7.3 Ausstellen von Bescheinigungen (Zeugnissen) mit dem selbstgewählten Namen

(Hoch-)Schulbescheinigungen, wie Zeugnisse oder (Hoch-)Schulausweise, können grundsätzlich auch ohne gerichtliche Namens-Änderung auf den selbstgewählten Namen ausgestellt werden. Ob diese Bescheinigungen von Dritten im Rechtsverkehr anerkannt werden, ist eine andere Frage. Aus rechtlicher Sicht spricht nichts dagegen.

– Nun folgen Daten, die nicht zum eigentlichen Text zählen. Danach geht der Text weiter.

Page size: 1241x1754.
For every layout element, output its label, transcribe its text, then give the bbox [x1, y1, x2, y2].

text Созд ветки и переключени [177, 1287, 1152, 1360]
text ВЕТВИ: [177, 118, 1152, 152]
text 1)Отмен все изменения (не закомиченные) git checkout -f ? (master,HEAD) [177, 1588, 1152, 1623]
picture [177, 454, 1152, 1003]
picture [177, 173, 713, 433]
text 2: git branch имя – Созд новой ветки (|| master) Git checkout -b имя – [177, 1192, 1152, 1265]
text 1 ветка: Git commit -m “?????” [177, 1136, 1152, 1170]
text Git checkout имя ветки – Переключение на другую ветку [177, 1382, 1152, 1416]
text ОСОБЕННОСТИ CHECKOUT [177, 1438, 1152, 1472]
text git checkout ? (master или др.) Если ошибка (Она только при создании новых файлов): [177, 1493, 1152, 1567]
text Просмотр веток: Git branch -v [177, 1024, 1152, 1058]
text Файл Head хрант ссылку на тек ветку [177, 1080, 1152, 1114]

A. Rechtliche Zulässigkeit

Einige (Hoch-)Schulen verweigern das Ausstellen von Bescheinigungen mit dem selbstgewählten Namen wegen strafrechtlicher Bedenken. Sie behaupten oder befürchten oft, es könne sich um eine Urkunden-Fälschung handeln.

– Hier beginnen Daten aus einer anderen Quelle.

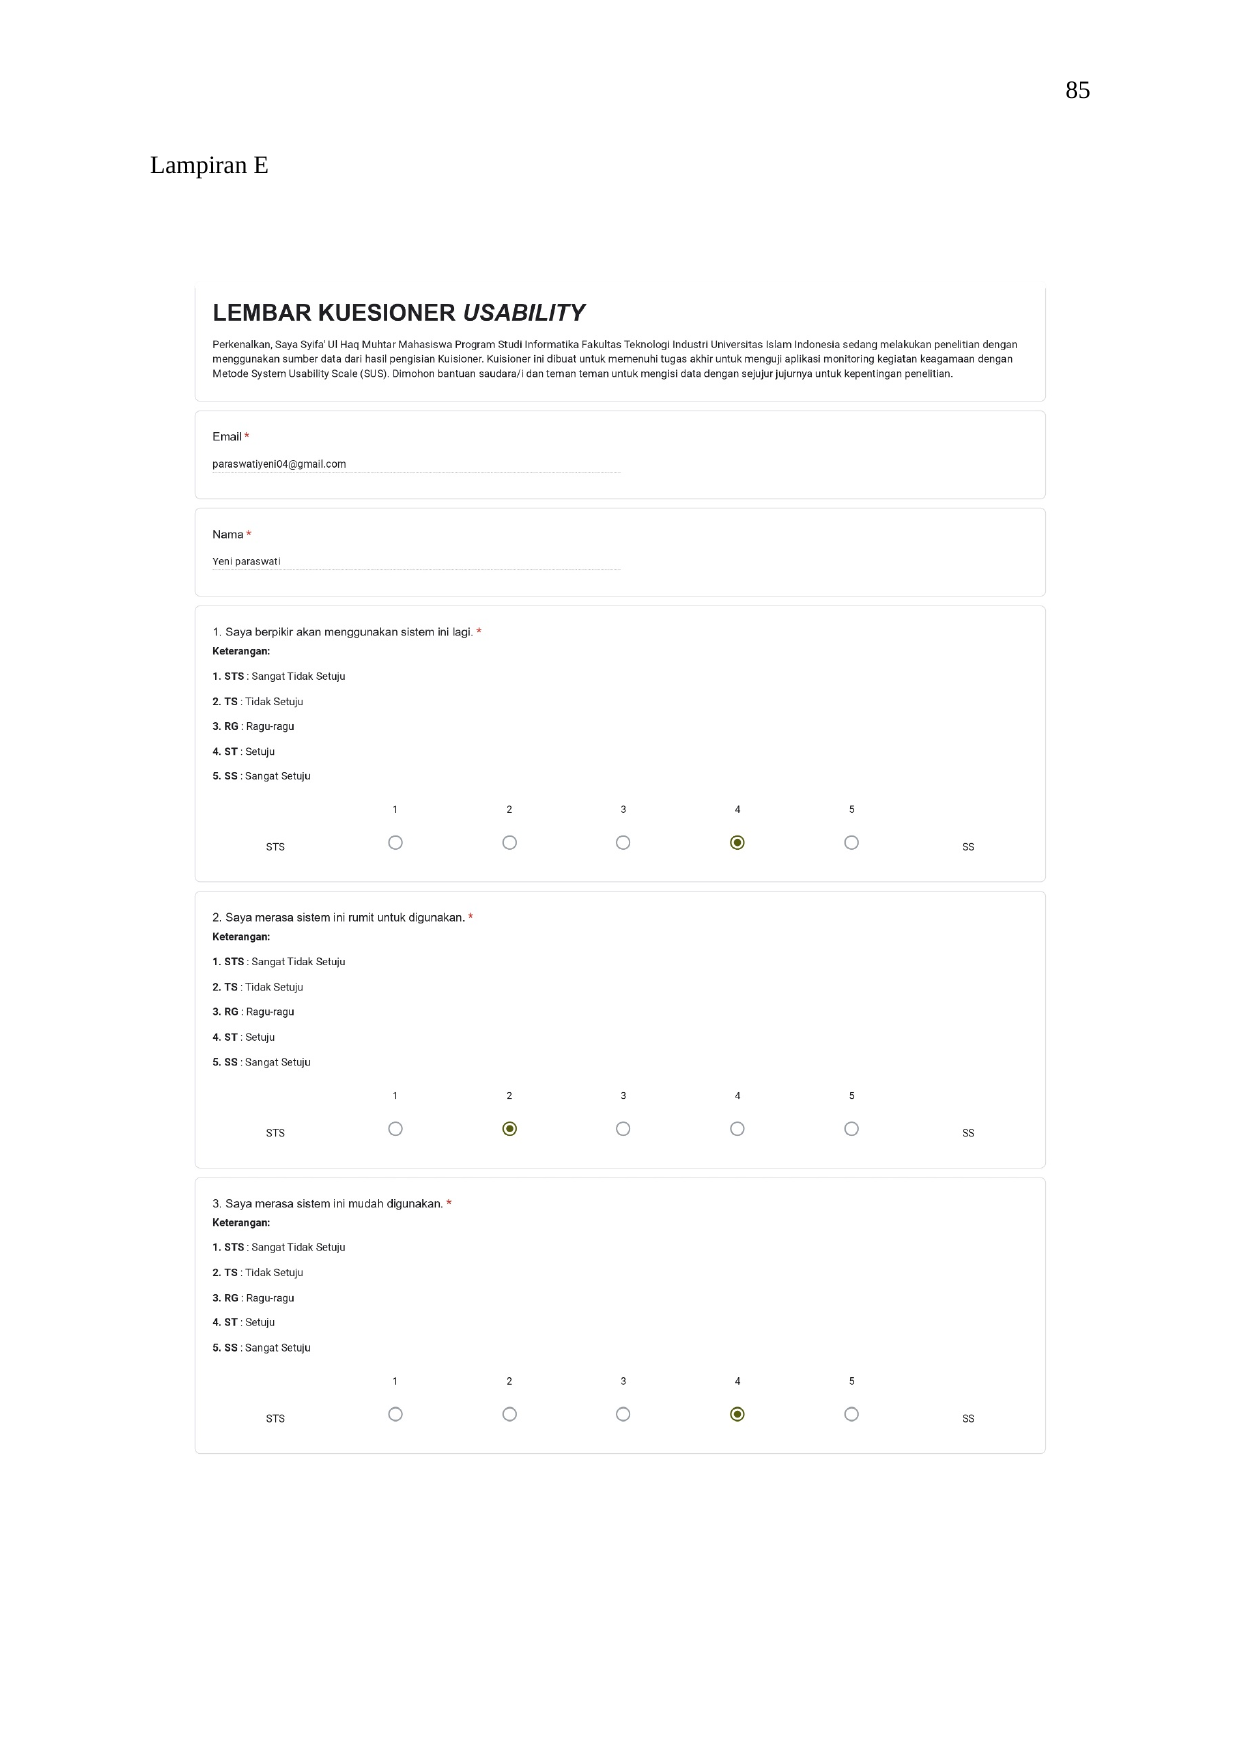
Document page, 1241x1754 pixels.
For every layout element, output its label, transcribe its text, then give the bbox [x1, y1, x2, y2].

Das stimmt aber nicht: Aus strafrechtlicher Sicht ist sowohl das Ausstellen von Bescheinigungen mit dem selbstgewählten Namen unproblematisch, auch ohne gerichtliche Namens-Änderung.

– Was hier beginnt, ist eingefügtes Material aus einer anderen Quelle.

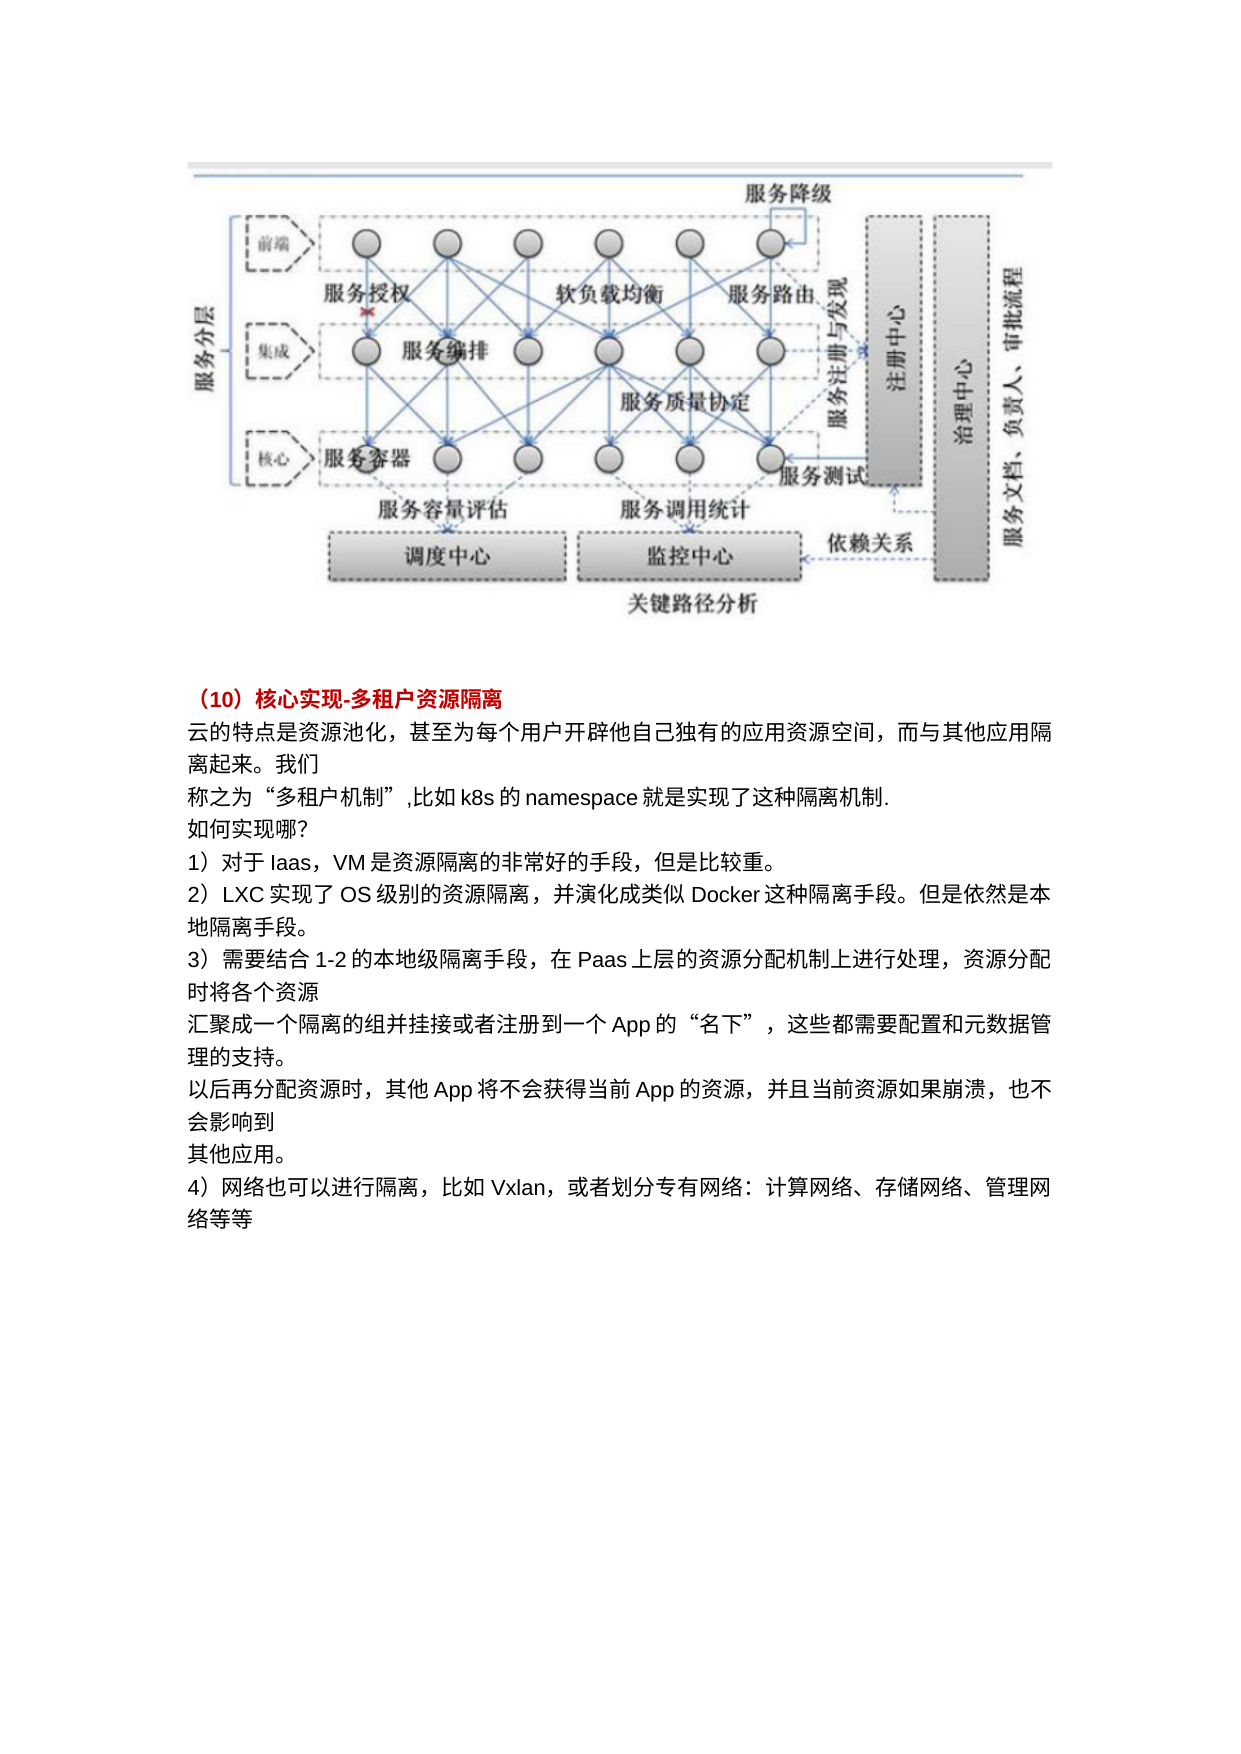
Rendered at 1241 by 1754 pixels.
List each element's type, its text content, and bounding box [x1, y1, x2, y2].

list （10）核心实现-多租户资源隔离 [187, 682, 1053, 714]
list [187, 714, 1053, 1234]
picture [187, 162, 1053, 626]
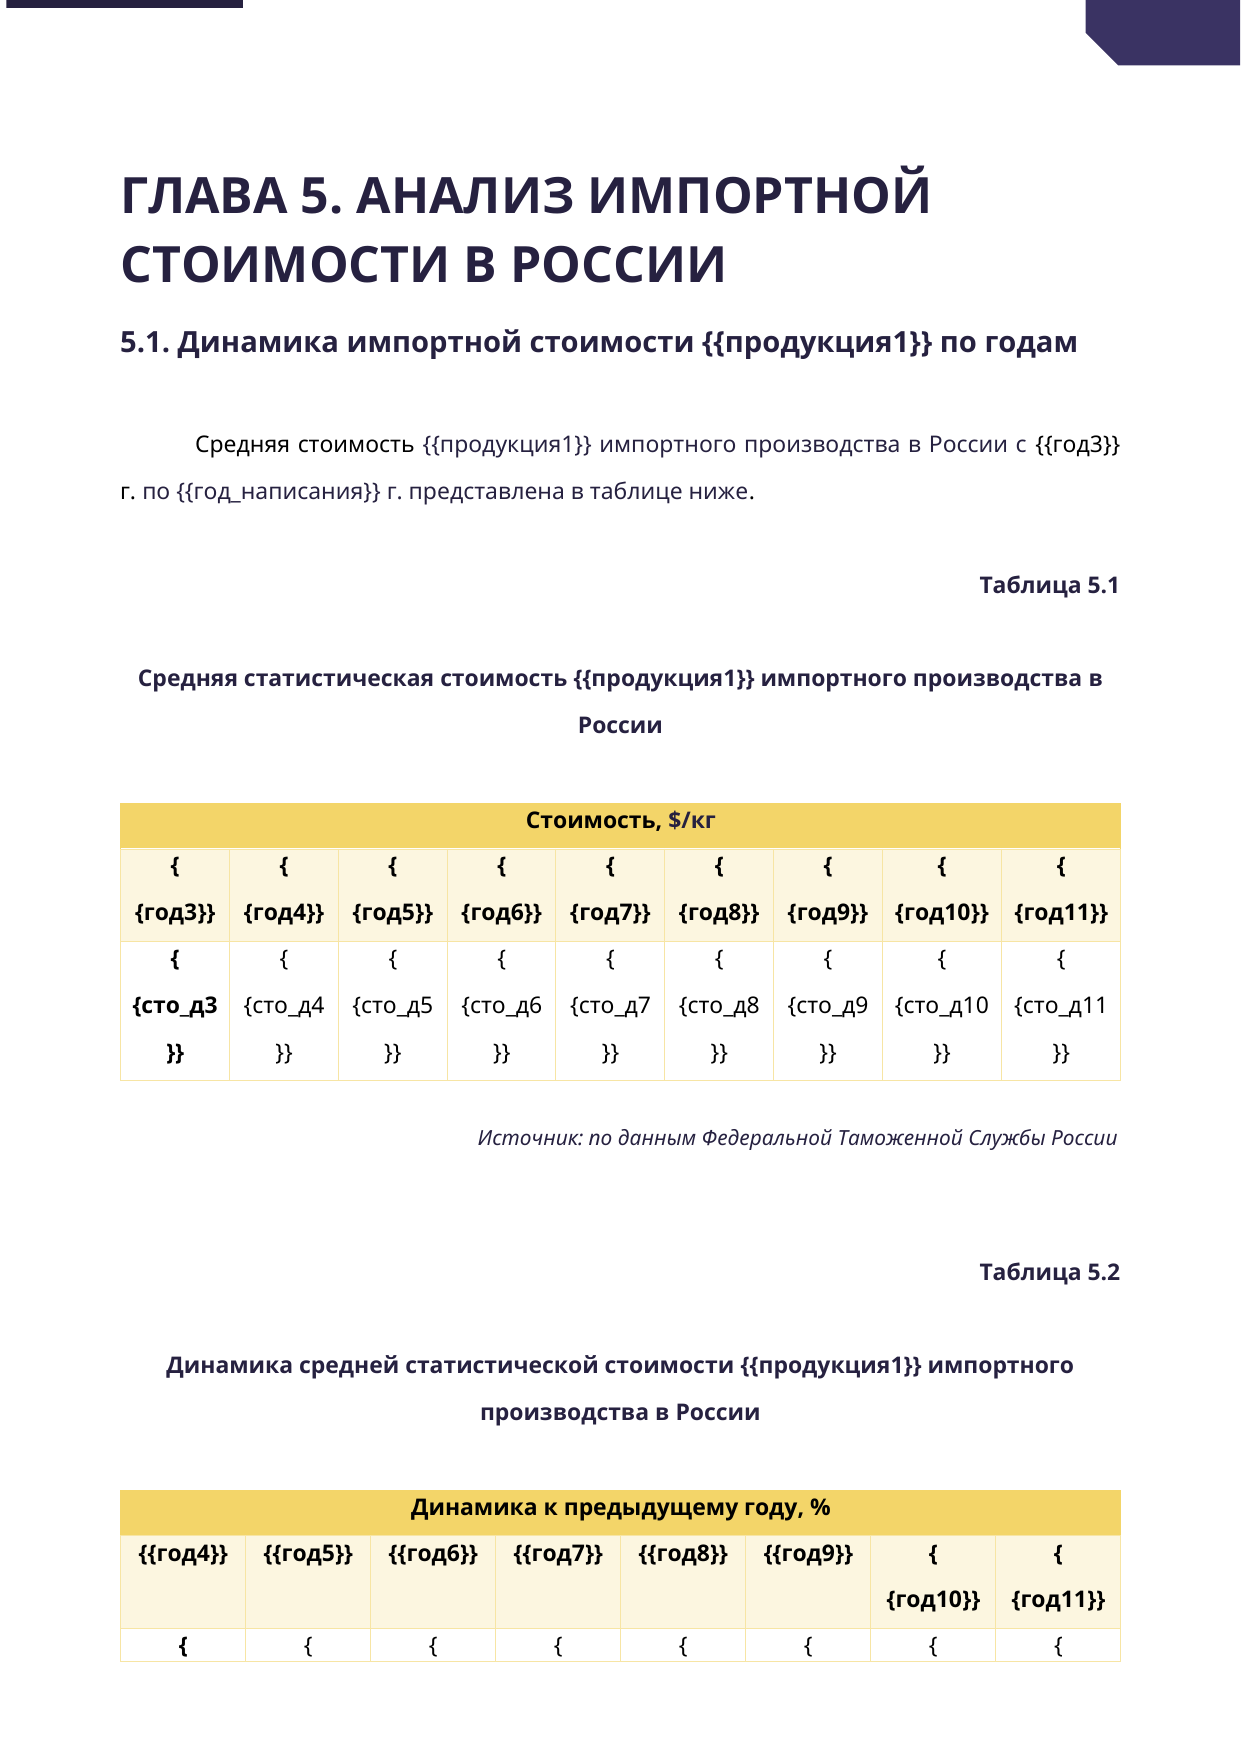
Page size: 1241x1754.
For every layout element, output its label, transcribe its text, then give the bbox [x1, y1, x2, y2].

Es handelt es sich weder um Urkunden-Fälschung noch um Falsch-Beurkundung im Amt oder Betrug.

  • Eine Urkunden-Fälschung (§ 267 StGB) liegt nicht vor. Eine Urkunden-Fälschung ist gegeben, wenn eine Urkunde über den oder die Aussteller*in der Urkunde täuscht: Wenn also die Urkunde von jemand anderem stammt, als sie erkennen lässt. Urkunden-Fälschung wäre also zum Beispiel, wenn eine Schülerin ein Zeugnis mit ihrem selbstgewählten Namen anfertigt oder ihren Namen in einem von der Schule ausgestellten Zeugnis oder Schulausweis verändert. Keine Urkunden-Fälschung ist es, wenn die Schule Bescheinigungen mit dem selbstgewählten Namen der Schülerin ausstellt oder alte Bescheinigungen ändert oder erneut ausstellt. Die Bescheinigungen werden trotzdem durch die Schule ausgestellt, wie eindeutig aus ihnen hervorgeht. Es liegt deshalb keine Täuschung über die Ausstellerin und damit keine Urkundenfälschung vor.
  • Eine Falsch-Beurkundung im Amt (§ 348 StGB) liegt auch nicht vor. Diese setzt voraus, dass ein Amtsträger eine rechtlich erhebliche Tatsache falsch beurkundet. Die Falschbeurkundung muss sich zudem gerade auf die Tatsache beziehen, für die sie Beweis erbringen soll. (Hoch-)Schulbescheinigungen wie Zeugnisse und Schulausweise dienen aber nicht dem Beweis, dass der angegebene Name und die angegebene Geschlechts-Zugehörigkeit des Inhabers der Bescheinigung auch die amtlich geführten sind. Vielmehr dienen sie dem Nachweis der erbrachten Leistungen bzw. dem Nachweis der Immatrikulation / Schulzugehörigkeit. Insofern liegt keine Falsch-Beurkundung im Amt vor.
  • Ein Betrug (§ 263 StGB) kommt von vornherein nicht in Betracht. Ein Betrug setzt die Absicht voraus, sich oder Dritten einen rechtswidrigen Vermögens-Vorteil zu verschaffen. Der oder die Schüler*in verschafft sich aber keine Vermögens-Vorteile durch die Verwendung des selbstgewählten Namens. Geht es zum Beispiel um einen Schüler- oder Studierenden-Rabatt, so steht dieser den (Hoch-) Schüler*innen unabhängig davon zu, welchen Namen sie führen.

Darüber hinaus kann es im Einzelnen von landesrechtlichen Vorgaben abhängen, ob die (Hoch-)Schule Bescheinigungen vor bzw. ohne gerichtliche Namensänderung mit dem selbstgewählten Namen ausstellen darf.

Diese Ausführungen gelten ebenso für die Geschlechtszugehörigkeit.

B. Anerkennung durch Dritte

Aus rechtlicher Sicht bestehen grundsätzlich keine Bedenken gegen die Anerkennung von Bescheinigungen, die auf den selbstgewählten Namen einer trans* Person ausgestellt sind. Wichtig ist, dass der oder die Inhaber*in der Bescheinigung zweifelsfrei identifiziert werden kann.

Um die Identifizierung zu erleichtern, ist es empfehlenswert, auf der Bescheinigung oder in einem zusätzlichen Dokument zusätzliche Personenstands-Daten anzugeben, zum Beispiel Geburtsdaten, Familienstand, Staatsangehörigkeit, Nummer des Personalausweises oder eines anderen Legitimationspapiers.